Warum hatte Helmut Hüttinger laut dem Interviewauszug keine Scheu, mit der FPÖ in sachpolitischen Dingen zusammenzuarbeiten? Antworten Sie in ein bis drei Sätzen.

## VORLIEGENDER AUSZUG
■ ■ ■ ■

STADTBLATT: Die SPÖ sagt, mit der Bürgerliste und der FPÖ setze sie mehr um als mit der ÖVP. Wäre diese Konstellation die bessere Regierung?
HELMUT HÜTTINGER: „In der Gemeindepolitik spielt die Ideologie eine untergeordnete Rolle. Deshalb habe ich keine Scheu davor gehabt, mit der FPÖ in sachpolitischen Dingen zusammenzuarbeiten. Es gibt aber trotzdem Unterschiede in der Politik der FPÖ, die es mir sehr schwer machen, mit ihnen in einem Boot zu sitzen. Sie hat in ihrer Politik eine Art mit Menschen umzugehen, die ich nicht als sehr achtend empfinde, um es ganz vorsichtig auszudrücken. Das sind Dinge, die mich wirklich betroffen und zornig machen.“

STADTBLATT: Wo hat die Bürgerliste in den letzten Jahren Akzente gesetzt?
HELMUT HÜTTINGER: „Eine zentrale Forderung war das Jugendzentrum Mark: Das wird jetzt subventioniert und gebaut. Weiters forderten wir eine zentrale Verkehrsberuhigung in der Altstadt: Das funktioniert jetzt. Wir sind eingetreten für die Altstadterhaltung, das ist kein Thema mehr. Den Kampf um die Stadtlandschaften führen wir in regelmäßigen Abständen zum Teil ganz heftig. Abseits von unserer sehr kleinen Parteistruktur bekommen wir dabei eine sehr große Unterstützung von den Bürgerinitiativen. Außerdem ist Salzburg jetzt die Hauptstadt der Radfahrer, die Entwicklung wäre ohne die Bürgerliste nicht so schnell vorangegangen. Und wir haben viel zur Integration beigetragen. Ich sage nicht, dass wir dabei die Einzigen sind. Aber es braucht einen ersten Schritt, ich denke zum Beispiel an die Notschlafstelle in Mülln oder die Übergangswohnungen für Frauen mit Kindern.“

STADTBLATT: Trotzdem bewegen sich die Wahlergebnisse immer zwischen 14 und 16 Prozent. Gibt es noch realistische Chancen für einen großen Sprung?

■ ■ ■ ■

## VORLIEGENDE ANGABEN
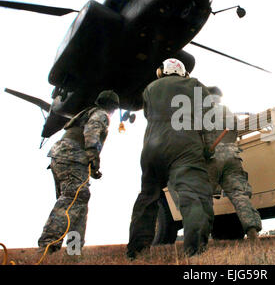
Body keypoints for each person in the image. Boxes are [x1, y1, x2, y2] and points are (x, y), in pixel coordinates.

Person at [127, 58, 214, 259]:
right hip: (184, 147)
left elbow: (148, 115)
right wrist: (208, 148)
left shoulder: (150, 88)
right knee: (193, 195)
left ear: (162, 72)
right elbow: (210, 120)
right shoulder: (196, 85)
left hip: (151, 149)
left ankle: (136, 252)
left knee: (147, 198)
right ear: (183, 72)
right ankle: (195, 251)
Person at [38, 90, 120, 253]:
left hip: (63, 156)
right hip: (72, 156)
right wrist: (93, 156)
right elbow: (92, 131)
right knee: (72, 199)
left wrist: (91, 165)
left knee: (79, 202)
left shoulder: (89, 111)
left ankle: (74, 250)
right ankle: (47, 246)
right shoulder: (100, 114)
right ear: (112, 108)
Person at [205, 86, 262, 240]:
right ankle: (252, 231)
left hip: (212, 158)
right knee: (239, 194)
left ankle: (200, 237)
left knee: (203, 197)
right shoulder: (227, 111)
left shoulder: (202, 112)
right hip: (232, 156)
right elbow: (237, 129)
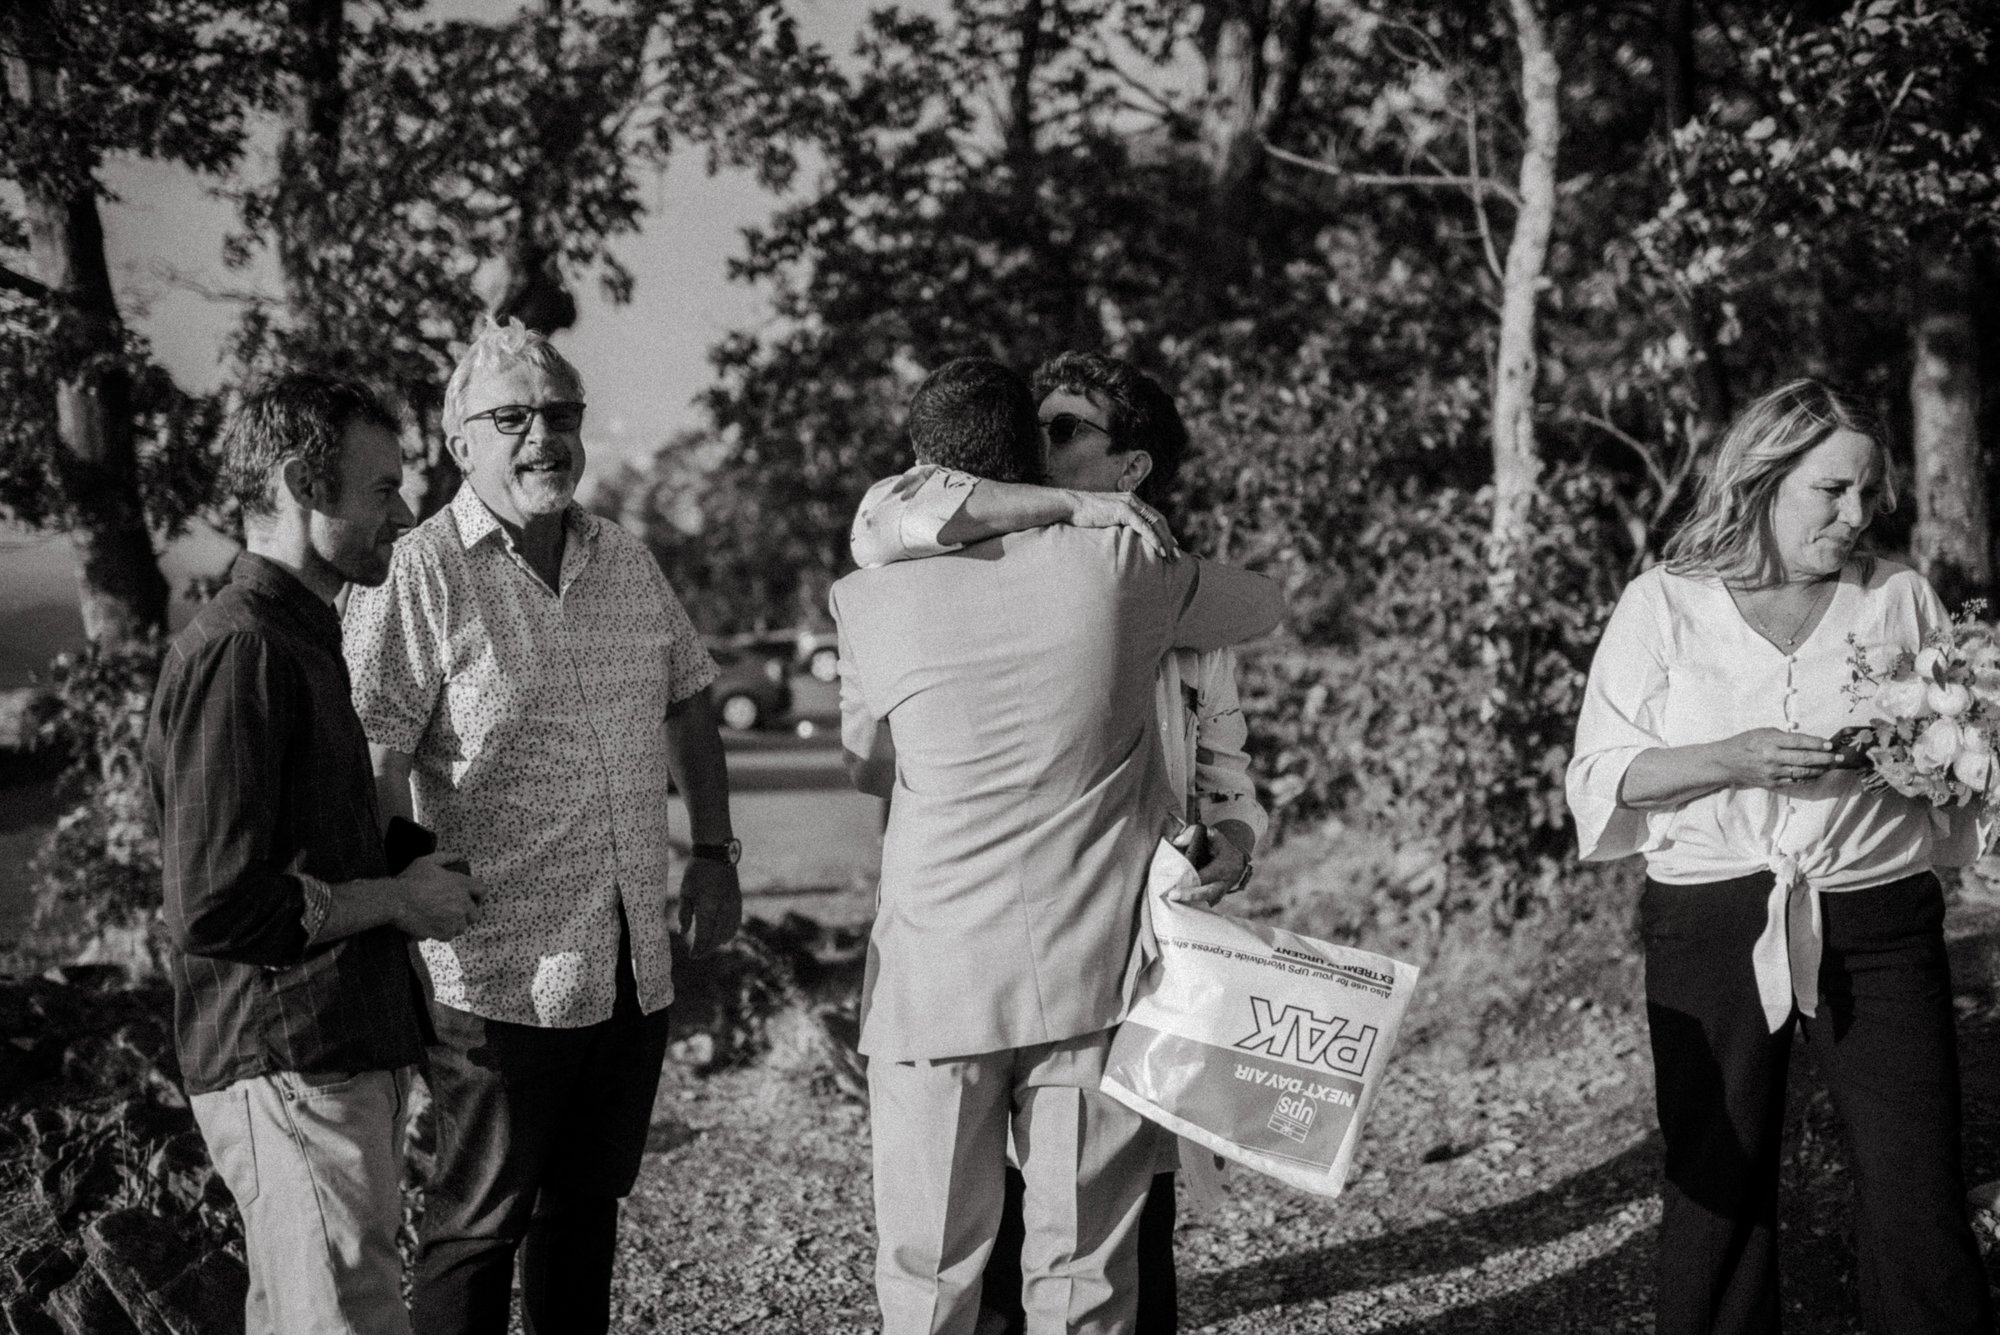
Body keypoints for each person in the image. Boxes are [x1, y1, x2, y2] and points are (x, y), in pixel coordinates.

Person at [832, 356, 1284, 1335]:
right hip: (1087, 980)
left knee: (926, 1278)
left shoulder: (862, 595)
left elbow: (869, 766)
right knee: (1083, 1283)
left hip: (931, 982)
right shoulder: (1130, 567)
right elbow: (1261, 604)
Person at [1566, 378, 1994, 1335]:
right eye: (1830, 490)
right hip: (1714, 919)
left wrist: (1920, 761)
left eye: (1867, 492)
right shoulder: (1663, 604)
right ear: (1761, 479)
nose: (1856, 514)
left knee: (1915, 1184)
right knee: (1718, 1182)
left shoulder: (1900, 597)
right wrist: (1731, 758)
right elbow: (1601, 775)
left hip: (1879, 919)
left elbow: (1960, 761)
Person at [342, 318, 741, 1335]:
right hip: (491, 974)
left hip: (627, 964)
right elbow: (372, 759)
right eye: (511, 417)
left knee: (584, 1216)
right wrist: (407, 897)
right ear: (457, 441)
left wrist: (711, 854)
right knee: (476, 1229)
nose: (542, 437)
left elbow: (690, 697)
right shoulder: (419, 572)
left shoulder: (627, 561)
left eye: (559, 415)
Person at [145, 374, 486, 1335]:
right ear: (304, 481)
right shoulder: (244, 648)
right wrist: (399, 901)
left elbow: (321, 846)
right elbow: (215, 905)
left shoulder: (302, 639)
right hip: (288, 1053)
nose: (406, 512)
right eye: (383, 488)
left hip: (330, 1050)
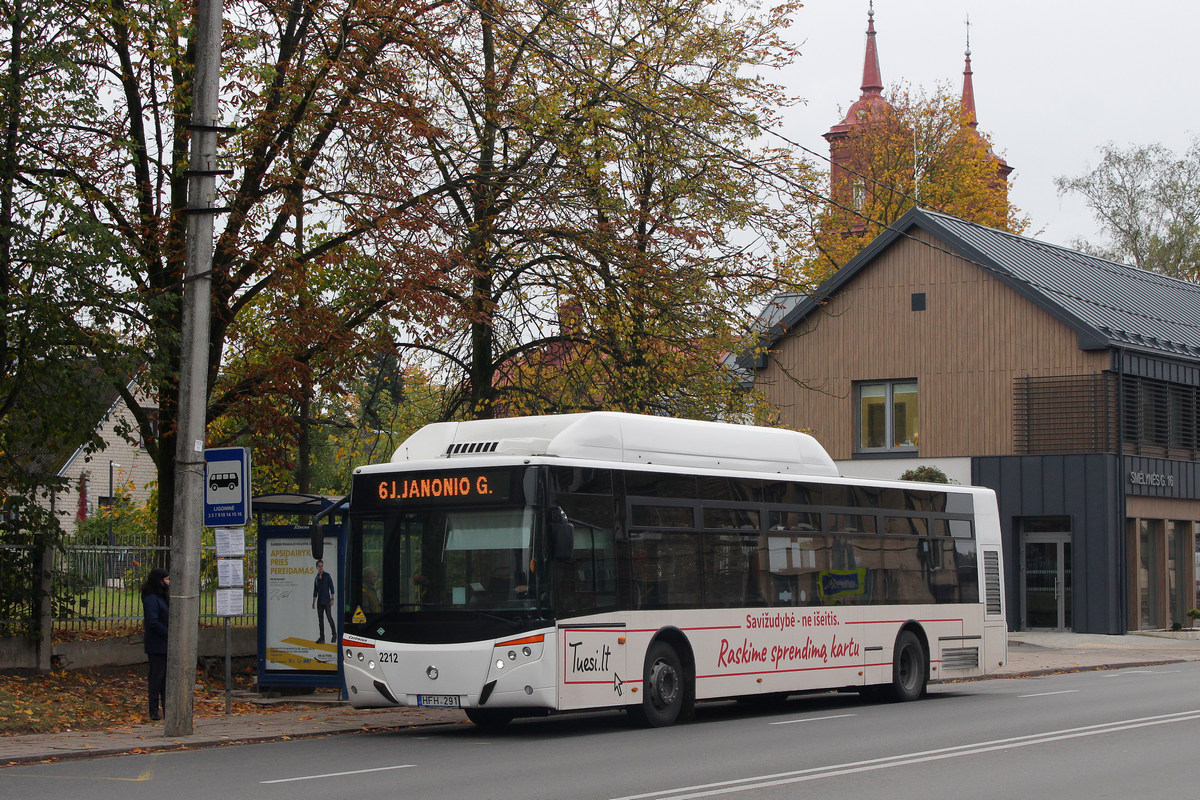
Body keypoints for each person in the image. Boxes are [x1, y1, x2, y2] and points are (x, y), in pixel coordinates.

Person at [140, 568, 170, 721]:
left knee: (165, 679)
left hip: (164, 644)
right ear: (159, 581)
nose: (168, 582)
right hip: (157, 644)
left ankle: (167, 710)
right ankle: (153, 710)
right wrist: (168, 633)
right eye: (166, 580)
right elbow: (153, 621)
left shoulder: (162, 596)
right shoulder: (152, 598)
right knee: (157, 678)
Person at [312, 560, 336, 643]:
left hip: (327, 601)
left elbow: (332, 588)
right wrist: (313, 602)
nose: (321, 567)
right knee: (320, 620)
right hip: (319, 602)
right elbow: (315, 591)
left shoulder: (327, 576)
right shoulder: (316, 578)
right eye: (319, 566)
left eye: (322, 566)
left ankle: (334, 634)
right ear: (317, 567)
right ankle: (322, 637)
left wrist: (332, 599)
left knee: (329, 617)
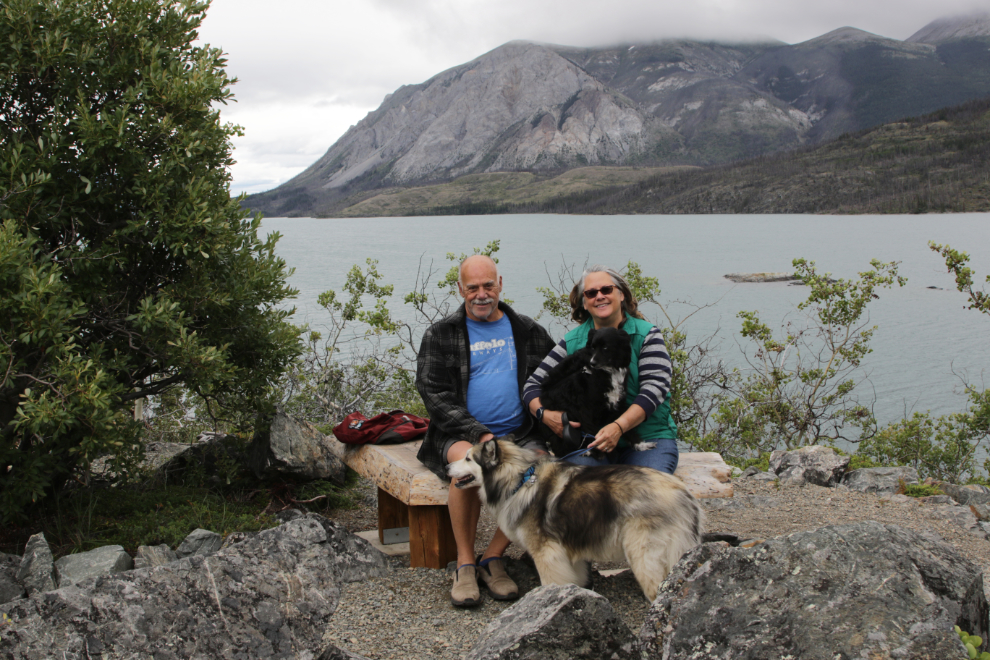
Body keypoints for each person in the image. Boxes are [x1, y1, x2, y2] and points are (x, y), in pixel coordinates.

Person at [416, 254, 555, 608]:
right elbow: (433, 393)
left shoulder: (528, 330)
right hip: (459, 432)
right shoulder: (441, 334)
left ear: (500, 284)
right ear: (461, 289)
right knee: (470, 465)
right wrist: (480, 434)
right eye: (473, 287)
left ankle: (492, 557)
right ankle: (464, 562)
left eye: (488, 285)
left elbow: (555, 380)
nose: (481, 294)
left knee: (537, 471)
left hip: (520, 431)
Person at [523, 265, 679, 473]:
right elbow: (532, 386)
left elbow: (655, 388)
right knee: (583, 488)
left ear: (621, 295)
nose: (599, 296)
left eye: (606, 290)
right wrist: (545, 415)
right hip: (590, 441)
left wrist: (619, 427)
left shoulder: (647, 336)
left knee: (648, 489)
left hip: (647, 436)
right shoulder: (572, 342)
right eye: (591, 293)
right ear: (584, 303)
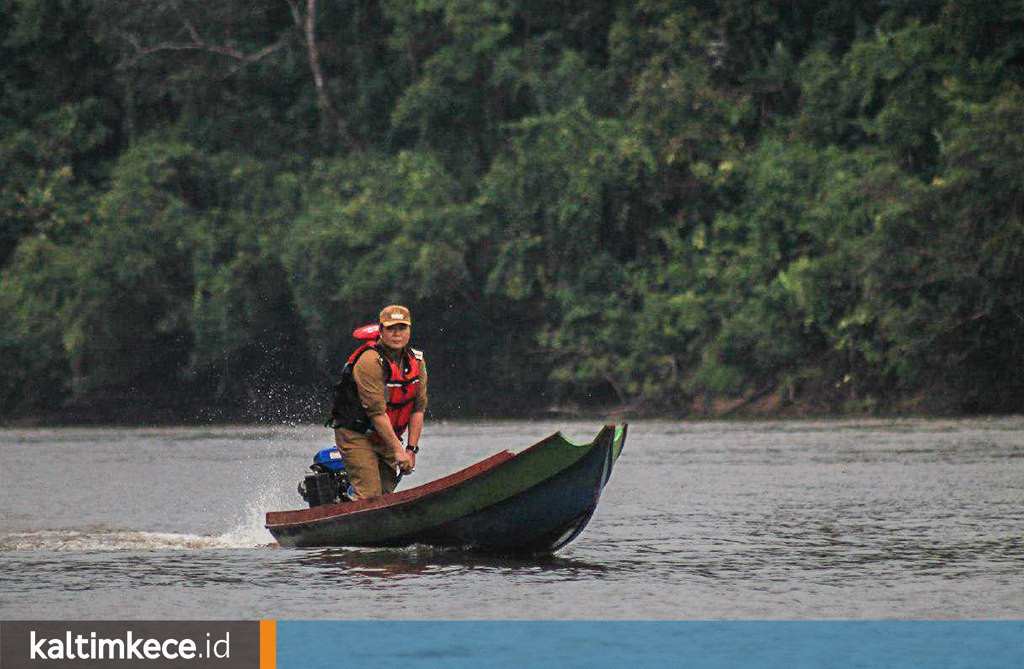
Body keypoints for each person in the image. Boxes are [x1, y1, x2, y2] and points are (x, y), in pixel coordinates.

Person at [326, 304, 427, 500]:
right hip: (356, 433)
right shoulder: (370, 362)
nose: (397, 334)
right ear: (381, 331)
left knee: (385, 494)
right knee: (370, 496)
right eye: (391, 329)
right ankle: (350, 522)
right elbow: (376, 412)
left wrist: (411, 449)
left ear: (409, 330)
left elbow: (418, 409)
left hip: (385, 436)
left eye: (402, 328)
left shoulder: (418, 361)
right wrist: (398, 451)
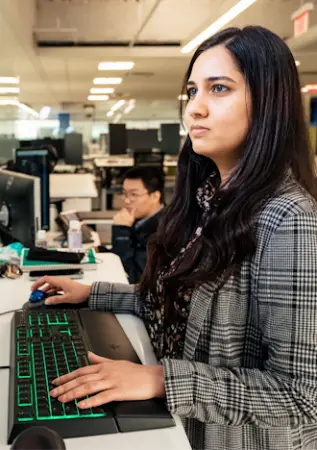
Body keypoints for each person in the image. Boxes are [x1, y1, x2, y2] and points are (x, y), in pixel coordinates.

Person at [32, 26, 317, 450]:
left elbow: (300, 394)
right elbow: (173, 305)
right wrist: (92, 294)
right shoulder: (209, 199)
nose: (195, 109)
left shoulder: (288, 218)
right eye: (192, 91)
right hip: (182, 424)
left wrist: (160, 379)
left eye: (218, 89)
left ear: (268, 102)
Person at [111, 165, 164, 283]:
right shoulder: (140, 219)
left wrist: (122, 231)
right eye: (124, 193)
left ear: (155, 196)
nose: (126, 200)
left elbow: (132, 275)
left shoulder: (163, 230)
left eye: (134, 195)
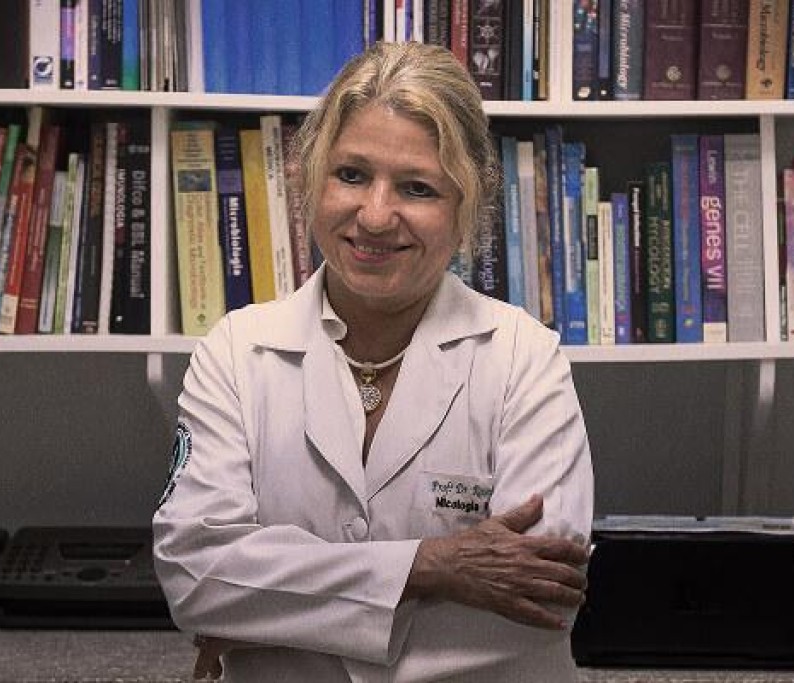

■ ■ ■ ■

## GELÖSTE AUFGABE
Nach Hüttingers Worten spielt die Ideologie in der Gemeindepolitik eine untergeordnete Rolle. Deshalb hatte er keine Scheu, in sachpolitischen Dingen mit der FPÖ zusammenzuarbeiten.